A new report from Greenpeace, an environmental organization, shows that dumped and abandoned fishing gear is now the leading cause of plastic pollution in the ocean. This should cause come concern for Florida because saltwater fishing alone generates more than $3.2 million a year for the state’s economy.

“Every day many lures, hooks, weights and fishing line are added to the pollution of the water,” saltwater angler  Nic Coster (9) said. “If companies can make the same products that they have now, but made out of biodegradable materials that last around a year, it will help decrease the pollution.”

Some fishing companies such as Berkley are starting to make biodegradable lures that will just dissolve after a couple days of being submerged in the water.
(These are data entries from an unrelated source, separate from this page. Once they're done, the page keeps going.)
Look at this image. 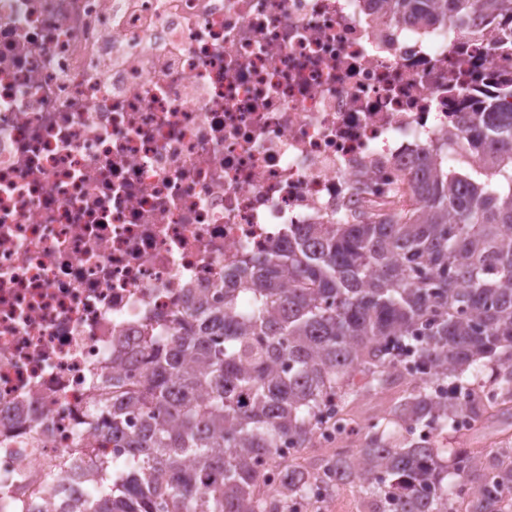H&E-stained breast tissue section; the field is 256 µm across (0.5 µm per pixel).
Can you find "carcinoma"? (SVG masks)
I'll use <instances>...</instances> for the list:
<instances>
[{"mask_svg":"<svg viewBox=\"0 0 512 512\" xmlns=\"http://www.w3.org/2000/svg\"><path fill=\"white\" fill-rule=\"evenodd\" d=\"M386 2L460 39L490 17L493 45L512 47V0ZM475 75L496 97H470L446 138L470 140L471 165L448 168L441 148L417 158L390 183L388 209L296 225L288 242L246 257L221 299L193 300L165 336L147 331L129 388L105 384L91 401L125 456L80 448L68 463L100 472L84 512H290L327 482L355 484L365 512H448L454 501L512 512V464L501 461L512 448H442L403 429H456L457 405L432 385L450 398L479 387L466 381L475 365L512 395V75ZM400 356L417 378L387 419L394 432L376 421L364 447L267 483L261 464L281 443L309 447L322 407L394 383ZM132 412L143 422L130 431Z\"/></svg>","mask_w":512,"mask_h":512,"instance_id":"obj_1","label":"carcinoma"}]
</instances>
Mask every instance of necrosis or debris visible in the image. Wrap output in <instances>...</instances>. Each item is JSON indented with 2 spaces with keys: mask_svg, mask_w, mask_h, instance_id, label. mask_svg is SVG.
<instances>
[{
  "mask_svg": "<svg viewBox=\"0 0 512 512\" xmlns=\"http://www.w3.org/2000/svg\"><path fill=\"white\" fill-rule=\"evenodd\" d=\"M494 29L383 0H0V512H54L147 326L443 141Z\"/></svg>",
  "mask_w": 512,
  "mask_h": 512,
  "instance_id": "1",
  "label": "necrosis or debris"
}]
</instances>
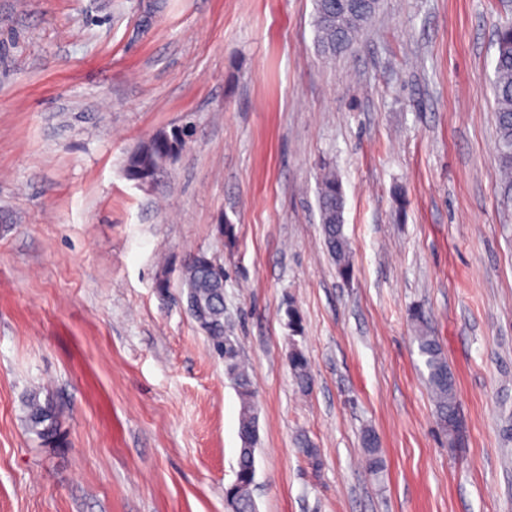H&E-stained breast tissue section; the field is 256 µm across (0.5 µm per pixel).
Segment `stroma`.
Wrapping results in <instances>:
<instances>
[{
    "label": "stroma",
    "instance_id": "1",
    "mask_svg": "<svg viewBox=\"0 0 512 512\" xmlns=\"http://www.w3.org/2000/svg\"><path fill=\"white\" fill-rule=\"evenodd\" d=\"M313 13L0 0V512H229L239 399L179 279L154 287L199 250L224 266V332L257 393L256 512H512V206L490 86L512 0H381L332 59ZM174 126L189 143L158 184L130 180L127 155ZM327 166L347 280L323 245ZM416 309L456 378L453 447ZM34 391L62 409L58 443L27 427ZM288 364L296 384L302 391H307L312 385V374L309 360L302 349L293 346L288 356ZM363 447L366 452V464L368 470L378 475L383 470V461L378 454V441L375 432L372 429H366L362 437Z\"/></svg>",
    "mask_w": 512,
    "mask_h": 512
}]
</instances>
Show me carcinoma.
<instances>
[{
	"mask_svg": "<svg viewBox=\"0 0 512 512\" xmlns=\"http://www.w3.org/2000/svg\"><path fill=\"white\" fill-rule=\"evenodd\" d=\"M380 0H315V46L317 53L332 58L358 44L367 24L376 15ZM493 90L499 163V194L503 201H512V24L501 27L496 37L493 68ZM188 132L181 129L159 131L142 141L126 160L127 175L142 186L153 185L179 155L186 144ZM318 206L324 242L337 273L351 277L353 262L343 225L338 223L344 204L342 184L334 171L323 173L318 184ZM183 287L187 288L188 311L200 331L208 338L213 351L224 359V372L232 382L239 402V438L235 480L224 489V497L232 512H256L252 498L255 483V447L258 441L256 391L251 376L242 364L238 346L224 338V303L219 299L217 282L224 278V267L204 252L185 257L178 270ZM414 342L427 370V381L435 411L438 430L453 443L462 432L458 412L457 385L448 366L440 339L430 334L422 311L412 313ZM288 364L296 384L302 391L312 385L309 360L295 346ZM31 430L44 443L55 441L59 431L60 409L50 402H41L30 394L26 404ZM363 447L368 470L377 475L383 470L378 454V441L373 430L363 432Z\"/></svg>",
	"mask_w": 512,
	"mask_h": 512,
	"instance_id": "obj_1",
	"label": "carcinoma"
}]
</instances>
The prices of these new lures are mostly the same as regular gear which could mean even more competition among fishing companies.

Longtime anatomy teacher Magdalena Molledo expressed concerned about the report and how it will affect the economy.

“It’s a really complex question,” Molledo said. “The people that are making the monofilament line should try to make biodegradable line and they should still be able to sell the line and it also shouldn’t be more expensive.” 

Coster said fishing-related companies aren’t adapting fast enough to suit him.

“Fishing lures have been changed multiple times from wood to plastic to rubber and even silicone,” he said. “But to help [curtail] pollution, these companies will need to change their lures. The old way need to be forgotten.”